For a significant portion of the country, Biden’s speech began a disburdenment of the daily anxiety and unpredictability of the Trump presidency. Some Republicans even praised his speech. For another large group of Americans, though, they are now worried about the direction the country will take.

Overall, as unusual as the day was because of the heavy security presence and the lack of crowds due to COVID-19 and threats, it seemed like Washington was headed for something of a return to normal.

For a day at least, the four years of whiplash had come to an end, which was summed up well in three very different scenes at the U.S. Capitol on the first three Wednesdays of this January: one of the Jan. 6 violence, one of Trump’s impeachment and then one of Biden’s inauguration.

  1. Real unity will be tough to come by.

Trying to bridge the gap of hard feelings, Biden did something Trump rarely did — reach out to those who didn’t vote for him. And he wasn’t so naive as to talk about it in a way that showed he thinks it would be easy or happen at all.

“To all those who did not support us,” Biden said, “let me say this: Hear me out as we move forward. Take a measure of me and my heart. If you still disagree, so be it. That’s democracy. That’s America. The right to dissent peaceably within the guardrails of our republic is perhaps our nation’s greatest strength. Yet hear me clearly: Disagreement must not lead to disunion.”

Certainly, this was no Trump “American carnage” speech. But tone is one thing, and policy is another.

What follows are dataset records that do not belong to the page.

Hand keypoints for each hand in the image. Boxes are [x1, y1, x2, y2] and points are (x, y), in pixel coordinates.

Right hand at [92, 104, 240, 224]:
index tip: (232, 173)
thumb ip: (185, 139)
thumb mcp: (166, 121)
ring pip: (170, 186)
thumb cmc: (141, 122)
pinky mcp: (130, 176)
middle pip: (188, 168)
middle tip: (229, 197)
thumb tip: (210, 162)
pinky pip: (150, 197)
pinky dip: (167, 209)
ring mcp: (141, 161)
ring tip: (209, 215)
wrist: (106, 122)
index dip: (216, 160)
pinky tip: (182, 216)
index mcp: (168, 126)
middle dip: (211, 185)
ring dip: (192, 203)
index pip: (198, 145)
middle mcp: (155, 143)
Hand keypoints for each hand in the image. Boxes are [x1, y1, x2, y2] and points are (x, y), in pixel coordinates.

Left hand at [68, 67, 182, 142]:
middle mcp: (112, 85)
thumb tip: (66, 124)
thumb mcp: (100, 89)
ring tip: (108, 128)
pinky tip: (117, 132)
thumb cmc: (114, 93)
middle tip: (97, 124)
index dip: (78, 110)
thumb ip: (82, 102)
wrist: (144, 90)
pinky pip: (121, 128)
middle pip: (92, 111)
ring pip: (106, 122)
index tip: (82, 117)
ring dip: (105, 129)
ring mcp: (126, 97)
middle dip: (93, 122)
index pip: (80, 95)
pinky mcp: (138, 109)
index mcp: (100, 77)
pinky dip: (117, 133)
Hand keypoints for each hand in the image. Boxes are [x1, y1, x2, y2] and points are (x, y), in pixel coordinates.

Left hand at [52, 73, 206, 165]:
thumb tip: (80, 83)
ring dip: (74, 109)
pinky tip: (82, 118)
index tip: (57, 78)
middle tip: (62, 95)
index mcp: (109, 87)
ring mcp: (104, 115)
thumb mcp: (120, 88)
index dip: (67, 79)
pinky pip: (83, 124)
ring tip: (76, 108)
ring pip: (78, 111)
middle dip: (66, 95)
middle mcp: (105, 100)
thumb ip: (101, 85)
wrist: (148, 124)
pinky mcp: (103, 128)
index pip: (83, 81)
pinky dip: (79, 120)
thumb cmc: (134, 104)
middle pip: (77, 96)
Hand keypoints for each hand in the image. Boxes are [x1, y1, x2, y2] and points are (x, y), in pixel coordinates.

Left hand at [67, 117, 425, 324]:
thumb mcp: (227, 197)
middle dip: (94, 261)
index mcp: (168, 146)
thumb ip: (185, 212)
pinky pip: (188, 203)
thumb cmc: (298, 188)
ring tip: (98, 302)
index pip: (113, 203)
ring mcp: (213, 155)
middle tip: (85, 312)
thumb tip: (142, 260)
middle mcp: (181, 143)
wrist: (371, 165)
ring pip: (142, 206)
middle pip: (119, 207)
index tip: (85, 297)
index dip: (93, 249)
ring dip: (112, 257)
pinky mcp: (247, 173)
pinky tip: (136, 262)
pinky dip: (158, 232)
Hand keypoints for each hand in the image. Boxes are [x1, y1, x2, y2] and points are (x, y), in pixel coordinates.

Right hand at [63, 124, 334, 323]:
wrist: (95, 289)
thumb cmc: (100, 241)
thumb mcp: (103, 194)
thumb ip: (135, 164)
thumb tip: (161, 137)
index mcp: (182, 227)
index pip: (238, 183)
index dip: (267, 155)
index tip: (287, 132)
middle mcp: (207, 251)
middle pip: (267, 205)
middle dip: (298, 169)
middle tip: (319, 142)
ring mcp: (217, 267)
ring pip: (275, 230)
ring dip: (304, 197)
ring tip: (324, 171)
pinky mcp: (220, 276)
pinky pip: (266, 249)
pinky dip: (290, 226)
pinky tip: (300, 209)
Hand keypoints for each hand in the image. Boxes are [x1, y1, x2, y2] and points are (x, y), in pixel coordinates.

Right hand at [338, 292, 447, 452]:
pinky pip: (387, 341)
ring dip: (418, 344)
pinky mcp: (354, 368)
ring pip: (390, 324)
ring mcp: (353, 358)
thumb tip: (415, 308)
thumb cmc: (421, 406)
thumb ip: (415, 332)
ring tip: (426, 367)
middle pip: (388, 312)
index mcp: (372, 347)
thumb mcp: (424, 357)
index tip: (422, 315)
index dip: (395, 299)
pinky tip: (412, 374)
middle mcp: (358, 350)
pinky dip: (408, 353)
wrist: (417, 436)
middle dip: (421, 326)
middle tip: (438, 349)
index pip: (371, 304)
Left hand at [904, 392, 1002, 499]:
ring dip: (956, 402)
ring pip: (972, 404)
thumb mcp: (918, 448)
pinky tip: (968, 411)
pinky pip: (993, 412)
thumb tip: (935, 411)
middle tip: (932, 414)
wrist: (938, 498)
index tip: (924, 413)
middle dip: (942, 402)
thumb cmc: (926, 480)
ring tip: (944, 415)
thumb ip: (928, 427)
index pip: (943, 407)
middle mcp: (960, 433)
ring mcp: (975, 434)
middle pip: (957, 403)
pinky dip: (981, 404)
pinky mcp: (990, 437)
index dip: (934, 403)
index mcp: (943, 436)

A return to “normal” may mean a return to the same old passive-aggressive polite gridlock mixed with partisan bickering. Democrats control the White House and both chambers of Congress, but only very narrowly. Biden will likely need Republicans for most of his major legislative agenda items, including his $1.9 trillion COVID-19 relief plan, a comprehensive immigration overhaul or almost anything else.

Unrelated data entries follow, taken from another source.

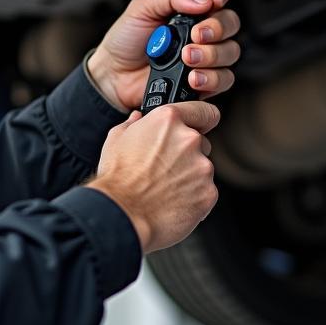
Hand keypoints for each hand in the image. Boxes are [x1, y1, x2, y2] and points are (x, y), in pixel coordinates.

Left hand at [87, 0, 240, 112]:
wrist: (114, 75)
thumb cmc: (125, 40)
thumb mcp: (141, 8)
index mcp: (188, 9)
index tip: (214, 1)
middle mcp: (201, 31)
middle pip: (230, 23)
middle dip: (217, 28)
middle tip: (196, 35)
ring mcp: (205, 56)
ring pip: (230, 52)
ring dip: (212, 55)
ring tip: (187, 58)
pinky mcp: (203, 81)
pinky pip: (223, 79)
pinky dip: (211, 78)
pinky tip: (192, 78)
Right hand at [89, 101, 219, 252]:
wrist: (122, 213)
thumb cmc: (117, 177)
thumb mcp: (117, 139)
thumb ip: (133, 123)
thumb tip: (138, 118)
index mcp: (168, 120)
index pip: (204, 111)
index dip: (201, 119)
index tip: (200, 126)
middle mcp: (189, 139)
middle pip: (201, 143)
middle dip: (188, 153)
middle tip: (166, 168)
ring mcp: (202, 167)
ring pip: (202, 169)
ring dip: (190, 176)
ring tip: (165, 188)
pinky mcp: (208, 193)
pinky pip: (205, 192)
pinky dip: (193, 197)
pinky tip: (172, 202)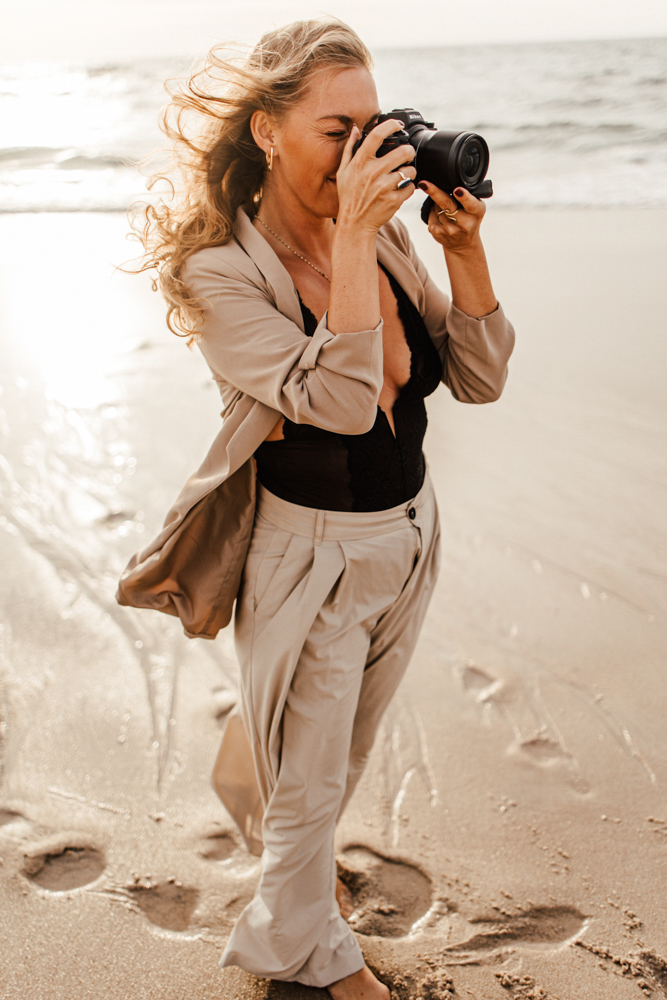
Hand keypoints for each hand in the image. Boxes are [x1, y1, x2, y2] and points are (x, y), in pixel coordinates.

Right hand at [334, 119, 415, 234]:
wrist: (355, 225)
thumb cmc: (349, 198)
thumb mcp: (343, 173)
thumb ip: (349, 149)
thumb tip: (355, 129)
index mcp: (360, 163)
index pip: (377, 136)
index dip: (390, 125)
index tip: (398, 125)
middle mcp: (372, 173)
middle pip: (403, 151)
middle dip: (408, 152)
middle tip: (406, 156)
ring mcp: (384, 187)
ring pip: (410, 170)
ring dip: (410, 172)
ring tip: (403, 176)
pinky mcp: (393, 200)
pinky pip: (410, 187)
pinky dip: (408, 188)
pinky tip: (400, 190)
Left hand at [419, 181, 485, 254]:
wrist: (463, 244)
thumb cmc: (470, 218)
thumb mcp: (476, 207)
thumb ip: (468, 196)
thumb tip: (449, 181)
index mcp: (476, 213)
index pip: (470, 204)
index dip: (463, 197)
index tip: (457, 190)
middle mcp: (463, 223)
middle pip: (446, 204)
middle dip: (435, 192)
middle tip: (424, 183)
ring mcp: (449, 230)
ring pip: (436, 206)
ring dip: (437, 201)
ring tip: (446, 206)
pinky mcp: (437, 232)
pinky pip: (431, 213)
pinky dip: (433, 210)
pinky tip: (441, 214)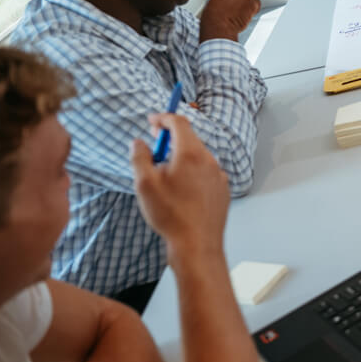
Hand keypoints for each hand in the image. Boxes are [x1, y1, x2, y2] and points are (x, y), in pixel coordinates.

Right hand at [130, 114, 229, 259]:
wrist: (196, 243)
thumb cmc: (170, 214)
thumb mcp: (144, 184)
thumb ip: (139, 158)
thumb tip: (138, 142)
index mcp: (190, 154)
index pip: (179, 123)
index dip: (163, 118)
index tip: (152, 121)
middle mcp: (209, 160)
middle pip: (189, 139)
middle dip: (170, 139)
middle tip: (153, 148)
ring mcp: (218, 175)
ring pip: (197, 157)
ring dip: (180, 158)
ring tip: (164, 178)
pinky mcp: (222, 189)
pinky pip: (205, 173)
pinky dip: (192, 173)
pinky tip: (180, 192)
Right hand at [199, 0, 269, 41]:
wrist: (217, 23)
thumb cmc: (214, 12)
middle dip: (242, 0)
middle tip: (231, 8)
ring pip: (251, 0)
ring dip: (245, 7)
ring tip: (233, 12)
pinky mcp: (254, 0)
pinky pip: (255, 7)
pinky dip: (250, 13)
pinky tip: (240, 15)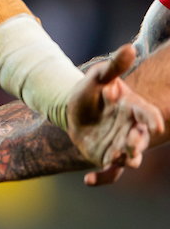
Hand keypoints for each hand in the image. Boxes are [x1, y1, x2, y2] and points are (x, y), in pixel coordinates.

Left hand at [65, 44, 164, 170]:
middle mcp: (131, 129)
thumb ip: (113, 67)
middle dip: (138, 142)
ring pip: (128, 157)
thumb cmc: (90, 91)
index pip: (147, 114)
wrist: (74, 110)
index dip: (151, 119)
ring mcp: (120, 145)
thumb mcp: (98, 77)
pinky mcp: (107, 158)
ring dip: (125, 159)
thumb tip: (128, 47)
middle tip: (132, 145)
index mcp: (133, 109)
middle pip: (140, 138)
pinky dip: (101, 179)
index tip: (154, 125)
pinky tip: (88, 181)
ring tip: (117, 158)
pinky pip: (109, 173)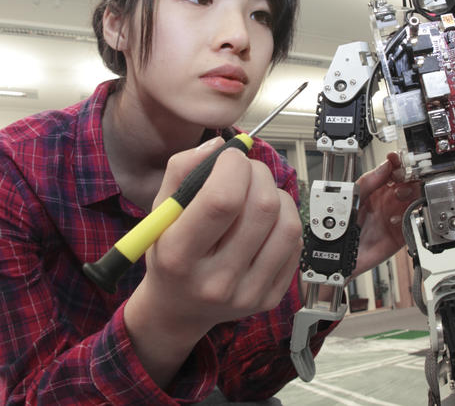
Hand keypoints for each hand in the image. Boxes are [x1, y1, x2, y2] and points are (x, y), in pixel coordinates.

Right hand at [123, 138, 302, 385]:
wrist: (178, 309)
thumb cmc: (168, 254)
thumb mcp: (159, 213)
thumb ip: (181, 171)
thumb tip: (220, 145)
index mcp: (179, 256)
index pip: (222, 200)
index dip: (234, 166)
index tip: (229, 158)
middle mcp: (214, 280)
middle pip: (262, 207)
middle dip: (257, 174)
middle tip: (244, 172)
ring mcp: (246, 293)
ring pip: (287, 223)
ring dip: (276, 195)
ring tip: (256, 195)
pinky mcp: (269, 298)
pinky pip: (295, 243)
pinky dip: (285, 220)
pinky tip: (264, 222)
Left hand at [351, 151, 418, 278]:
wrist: (339, 253)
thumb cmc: (343, 226)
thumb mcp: (353, 197)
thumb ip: (369, 181)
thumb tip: (385, 165)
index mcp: (377, 190)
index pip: (393, 172)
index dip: (397, 164)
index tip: (398, 159)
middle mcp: (388, 202)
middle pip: (408, 184)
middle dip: (407, 178)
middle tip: (402, 178)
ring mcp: (395, 216)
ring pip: (414, 200)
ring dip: (410, 195)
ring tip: (399, 195)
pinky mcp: (400, 234)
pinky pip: (412, 222)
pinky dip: (407, 218)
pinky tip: (394, 218)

And it won’t solve the problem of the tens of millions of Trump supporters who are fed and believe a daily diet of false information — and who make up the base of the Republican Party.

Speaking of those priorities, Biden listed the policy approaches that he believes would lead to healing in America. They include addressing COVID-19, racial justice, climate change and domestic extremism, including white supremacy. He is the first president to address white supremacy in an inaugural address.